- O Superior Tribunal Militar negou seguimento ao pedido da defesa de Jair Bolsonaro para afastar o ministro Francisco Joseli Parente Camelo do julgamento de uma ação de indignidade para o oficialato.
- A defesa pediu a suspeição com base em entrevistas dadas em 2023 que, segundo argumentaram, indicariam prejulgamento pelo magistrado.
- A ministra Maria Elizabeth Guimarães Teixeira Rocha afirmou que os argumentos eram insuficientes e não indicavam violação da imparcialidade.
- Ela destacou que as falas do ministro estavam fundamentadas na legalidade e não mencionaram, de forma nominal, Bolsonaro ou outros investigados, tratando de cenários hipotéticos.
- A ação de indignidade (nº 7000041-44.2026.7.00.0000) busca analisar conduta de oficiais quando aplicada pena privativa de liberdade superior a dois anos, sem função de punição penal ou revisional.
O Superior Tribunal Militar (STM) rejeitou seguimento ao pedido apresentado pela defesa do ex-presidente Jair Bolsonaro para afastar o ministro Francisco Joseli Parente Camelo do julgamento em uma ação de indignidade para o oficialato. A decisão foi proferida pela ministra Maria Elizabeth Guimarães Teixeira Rocha.
A defesa de Bolsonaro, capitão reformado do Exército, havia apresentado uma exceção de suspeição. O argumento era de que o magistrado teria antecipado seu juízo de valor em entrevistas concedidas em 2023. As peças citadas pela defesa são duas reportagens da época.
Os advogados alegaram que as declarações indicavam prejulgamento sobre qualquer processo proveniente dos atos de 8 de janeiro de 2023. Segundo a defesa, haveria risco de comprometimento da imparcialidade do ministro.
Fundamentação da decisão aponta que os argumentos foram considerados insuficientes para comprometer a imparcialidade. A ministra destacou que não houve fundamentação em dispositivos específicos da legislação processual militar.

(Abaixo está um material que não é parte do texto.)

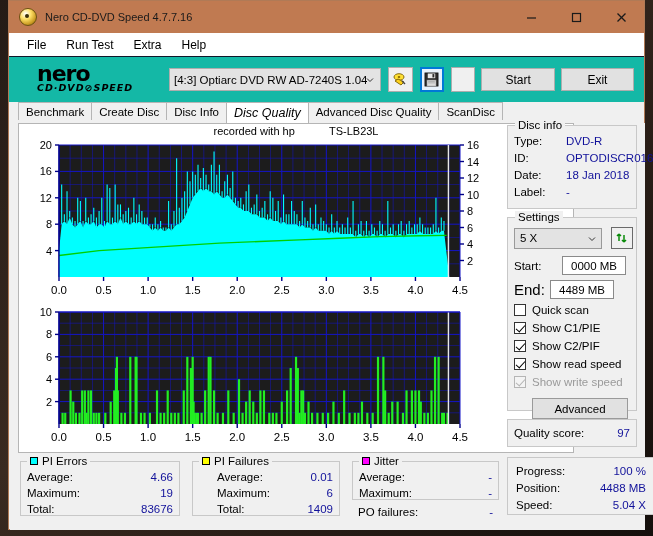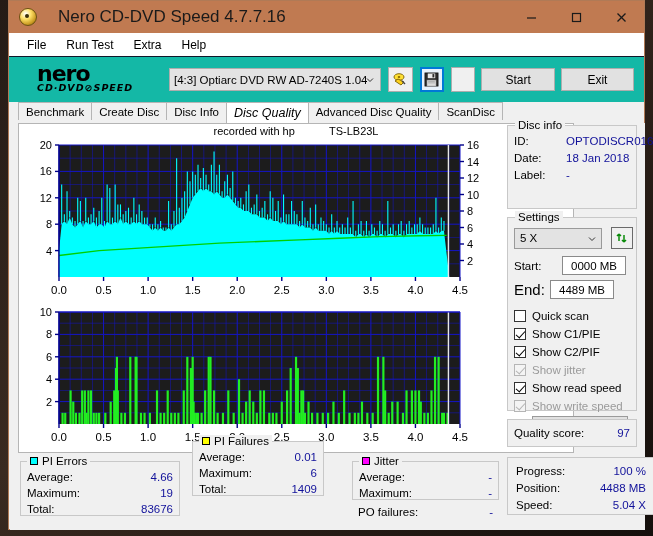--- a/index.html
+++ b/index.html
@@ -16,21 +16,21 @@
     background:#f0f0f0;border:1px solid #b07a56;box-sizing:border-box;}
   
   #titlebar{height:32px;background:#c07a51;display:flex;align-items:center;
     position:relative;}
   #titlebar .appicon{width:16px;height:16px;margin-left:10px;margin-right:8px;
     border-radius:50%;
     background:radial-gradient(circle at 35% 30%,#fff 0%,#ffe066 35%,#c99a22 70%,#6d5210 100%);
     border:1px solid #6d5210;position:relative;flex:0 0 auto;}
   #titlebar .appicon:after{content:"";position:absolute;left:5px;top:5px;width:4px;height:4px;
     border-radius:50%;background:#3a2e08;}
-  #titlebar .title{font-size:17px;color:#1a1a1a;white-space:nowrap;margin-left:13px;}
+  #titlebar .title{font-size:11px;color:#1a1a1a;white-space:nowrap;}
   .wbtns{position:absolute;right:0;top:0;height:32px;display:flex;}
   .wbtn{width:45px;height:32px;display:flex;align-items:center;justify-content:center;
     color:#1a1a1a;font-size:13px;line-height:1;}
   .wbtn svg{display:block;}
   
   #menubar{height:23px;background:#fff;display:flex;align-items:center;
     border-bottom:1px solid #0f172a;padding-left:8px;}
   #menubar .mi{font-size:12px;color:#000;padding:2px 10px;}
   
   #toolbar{height:45px;background:#14b8a6;display:flex;align-items:center;
@@ -79,21 +79,21 @@
   .row .v{color:#11119a;}
   .selbox{width:88px;height:21px;background:#e3e3e3;border:1px solid #9a9a9a;
     box-sizing:border-box;display:flex;align-items:center;padding:0 5px;
     font-size:11.5px;color:#000;position:relative;}
   .selbox .carat{position:absolute;right:5px;top:6px;width:8px;height:8px;}
   .refbtn{width:22px;height:22px;border:1px solid #6a6a6a;background:#f0f0f0;
     display:flex;align-items:center;justify-content:center;box-sizing:border-box;}
   .numbox{width:64px;height:19px;border:1px solid #8a8a8a;background:#fff;
     box-sizing:border-box;font-size:11.5px;color:#000;display:flex;
     align-items:center;justify-content:center;}
-  .cbrow{display:flex;align-items:flex-end;font-size:11.5px;color:#000;height:18px;}
+  .cbrow{display:flex;align-items:flex-start;font-size:11.5px;color:#000;height:18px;}
   .cb{width:12px;height:12px;border:1px solid #333;background:#fff;margin-right:6px;
     flex:0 0 auto;position:relative;box-sizing:border-box;}
   .cb.on:after{content:"";position:absolute;left:3px;top:0px;width:4px;height:8px;
     border:solid #000;border-width:0 1.6px 1.6px 0;transform:rotate(42deg);}
   .cbrow.dis{color:#9a9a9a;}
   .cbrow.dis .cb{border-color:#b5b5b5;background:#f4f4f4;}
   .cbrow.dis .cb.on:after{border-color:#b5b5b5;}
   .advbtn{width:96px;height:21px;background:#e1e1e1;border:1px solid #9a9a9a;
     font-size:11.5px;color:#000;display:flex;align-items:center;justify-content:center;
     box-sizing:border-box;}
@@ -628,20 +628,24 @@
           <text x="396.4444444444444" y="137" text-anchor="middle" font-size="11.5" font-family="Liberation Sans, sans-serif" fill="#000">4.0</text>
           <line x1="441" y1="120" x2="441" y2="124" stroke="#000088" stroke-width="1.4"></line>
           <text x="441" y="137" text-anchor="middle" font-size="11.5" font-family="Liberation Sans, sans-serif" fill="#000">4.5</text>
         </svg>
     </div>
 
     <div class="grp" style="left:497px;top:2px;width:130px;height:84px;">
       <span class="grplbl">Disc info</span>
       <div style="padding:7px 0 0 6px">
         <div class="row">
+            <span class="k">Type:</span>
+            <span class="v">DVD-R</span>
+          </div>
+        <div class="row">
             <span class="k">ID:</span>
             <span class="v">OPTODISCR016</span>
           </div>
         <div class="row">
             <span class="k">Date:</span>
             <span class="v">18 Jan 2018</span>
           </div>
         <div class="row">
             <span class="k">Label:</span>
             <span class="v">-</span>
@@ -679,24 +683,20 @@
             <span>Quick scan</span>
           </div>
         <div class="cbrow">
             <span class="cb on"></span>
             <span>Show C1/PIE</span>
           </div>
         <div class="cbrow">
             <span class="cb on"></span>
             <span>Show C2/PIF</span>
           </div>
-        <div class="cbrow dis">
-            <span class="cb on"></span>
-            <span>Show jitter</span>
-          </div>
         <div class="cbrow">
             <span class="cb on"></span>
             <span>Show read speed</span>
           </div>
         <div class="cbrow dis">
             <span class="cb on"></span>
             <span>Show write speed</span>
           </div>
       </div>
       <div style="display:flex;justify-content:flex-end;padding:4px 8px 0 0">
@@ -742,21 +742,21 @@
             <span class="k">Maximum:</span>
             <span class="v">19</span>
           </div>
         <div class="srow">
             <span class="k">Total:</span>
             <span class="v">83676</span>
           </div>
       </div>
     </div>
 
-    <div class="statgrp" style="left:182px;top:318px;width:132px;height:55px;">
+    <div class="statgrp" style="left:182px;top:338px;width:148px;height:55px;padding-left:18px;">
       <span class="statlbl">
         <span class="swatch" style="background:#ffff00"></span>
         <span>PI Failures</span>
       </span>
       <div style="padding-top:7px">
         <div class="srow">
             <span class="k">Average:</span>
             <span class="v">0.01</span>
           </div>
         <div class="srow">

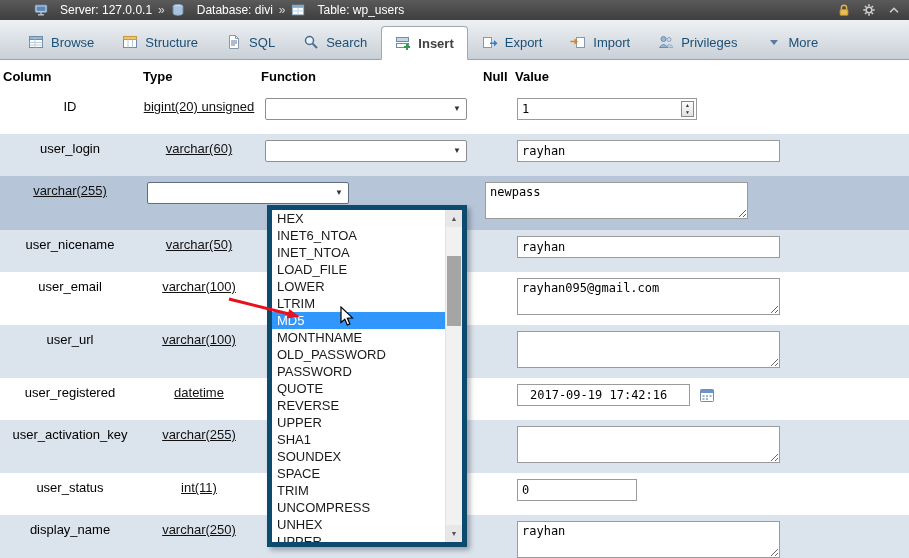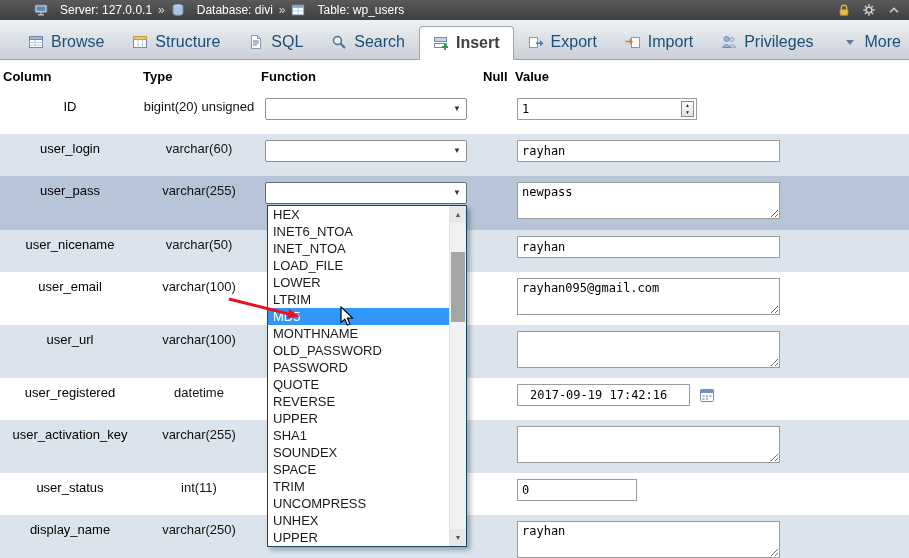--- a/index.html
+++ b/index.html
@@ -16,37 +16,37 @@
   .crumb-sep { color:#d8d8d8; }
   .topbar-actions { display:flex; align-items:center; gap:11px; }
   .tb-icon { width:14px; height:14px; display:inline-flex; }
   .tb-icon svg { width:100%; height:100%; }
 
   
   .tabbar { position:absolute; top:20px; left:0; right:0; height:40px;
     background:linear-gradient(#eef1f4,#c9d0d7); border-bottom:1px solid #9aa2ab;
     display:flex; align-items:flex-end; padding-left:14px; }
   .tab { height:34px; display:flex; align-items:center; gap:7px; padding:0 13px;
-    font-size:16px; color:#1c4f75; cursor:pointer; border:1px solid transparent; }
+    font-size:13px; color:#1c4f75; cursor:pointer; border:1px solid transparent; }
   .tab.active { background:#fff; border:1px solid #a0a8b0; border-bottom:1px solid #fff;
     margin-bottom:-1px; border-radius:4px 4px 0 0; font-weight:bold; color:#404040; }
   .ticon { width:16px; height:16px; display:inline-flex; }
   .ticon svg { width:100%; height:100%; }
 
   
   .content { position:absolute; top:60px; left:0; right:0; bottom:0; background:#fff; overflow:hidden; }
   .grid-row { display:grid; grid-template-columns:140px 118px 222px 32px 1fr; }
   .thead { height:32px; align-items:center; font-weight:bold; font-size:13px; color:#000; }
   .thead .hc { padding-left:3px; text-align:left; }
   .row { font-size:13px; color:#000; }
   .rh42 { height:42px; } .rh53 { height:53px; } .rh54 { height:54px; } .rh44 { height:44px; }
   .stripe { background:#dbe3ec; }
   .active-row { background:#b6c6d8; }
   .cell-col { text-align:center; padding-top:7px; }
-  .cell-type { text-align:center; padding-top:7px; color:#111; }
+  .cell-type { text-align:center; padding-top:7px; color:#111;text-decoration:underline; }
   .cell-fn { padding:6px 0 0 7px; }
   .cell-val { padding:6px 0 0 5px; }
 
   
   .pselect { position:relative; width:202px; height:22px; background:#fff;
     border:1px solid #8f8f8f; border-radius:2px; cursor:default; }
   .pselect .caret { position:absolute; right:5px; top:5px; font-size:8px; color:#333; line-height:10px; }
   .pselect.focused { border-color:#5f6e7d; }
 
   
@@ -58,21 +58,21 @@
   .numwrap { position:relative; display:inline-block; }
   .spinner { position:absolute; right:3px; top:3px; width:13px; height:16px;
     border:1px solid #8a8a8a; background:linear-gradient(#fcfcfc,#e2e2e2);
     display:flex; flex-direction:column; align-items:center; justify-content:center; cursor:default; }
   .spinner span { font-size:5px; line-height:7px; color:#333; }
   .cal-btn { display:inline-flex; width:16px; height:16px; margin-left:9px; vertical-align:top; margin-top:3px; cursor:pointer; }
   .cal-btn svg { width:100%; height:100%; }
 
   
   .fn-dropdown { position:absolute; left:267px; top:205px; width:200px; height:342px;
-    background:#fff; border:1px solid #0c4a6e; box-shadow:3px 3px 5px rgba(0,0,0,.3); z-index:50; }
+    background:#fff; border:5px solid #0c4a6e; box-shadow:3px 3px 5px rgba(0,0,0,.3); z-index:50; }
   .fn-items { position:absolute; left:0; top:0; bottom:0; right:17px; overflow:hidden; }
   .fn-item { height:17px; line-height:17px; padding-left:5px; font-size:13px; color:#1a1a1a;
     white-space:nowrap; overflow:hidden; cursor:default; }
   .fn-item.sel { background:#3297fd; color:#fff; }
   .sb { position:absolute; right:0; top:0; bottom:0; width:17px; background:#f1f1f1; border-left:1px solid #e2e2e2; }
   .sb-btn { position:absolute; left:0; width:100%; height:17px; background:#e7e7e7;
     display:flex; align-items:center; justify-content:center; font-size:7px; color:#555; cursor:pointer; }
   .sb-up { top:0; } .sb-dn { bottom:0; }
   .sb-thumb { position:absolute; left:1px; top:46px; width:14px; height:70px; background:#a5a5a5; cursor:pointer; }
 
@@ -282,21 +282,20 @@
       <div class="cell-fn">
         <div class="pselect">
             <span class="caret">▼</span>
           </div>
       </div>
       <div class="cell-null"></div>
       <div class="cell-val"><input class="inp w263" value="rayhan" style=""></div>
     </div>
 
     <div class="grid-row row rh54 active-row">
-      <div class="cell-col">user_pass</div>
       <div class="cell-type">varchar(255)</div>
       <div class="cell-fn">
         <div class="pselect focused">
             <span class="caret">▼</span>
           </div>
       </div>
       <div class="cell-null"></div>
       <div class="cell-val"><textarea class="txa" style="">newpass</textarea></div>
     </div>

A magistrada ressaltou que a fala do ministro ao portal UOL utilizou-se de base legal, ao afirmar que o tribunal julgará com pleno direito à defesa e ao contraditório. Não houve menção nominal a Bolsonaro ou a investigados específicos.
Em relação às entrevistas, a ministra entendeu que as declarações tratavam de cenários hipotéticos e não configuravam juízo de valor sobre o processo de indignidade. A decisão reforçou a separação entre conduta hipotética e julgamento real.
O processo de indignidade
A ação de indignidade (n° 7000041-44.2026.7.00.0000) analisa conduta de oficiais quando aplicada pena privativa de liberdade superior a dois anos. A decisão do STM esclarece que a medida visa cumprir requisitos constitucionais, não funcionando como punição penal ou revisional.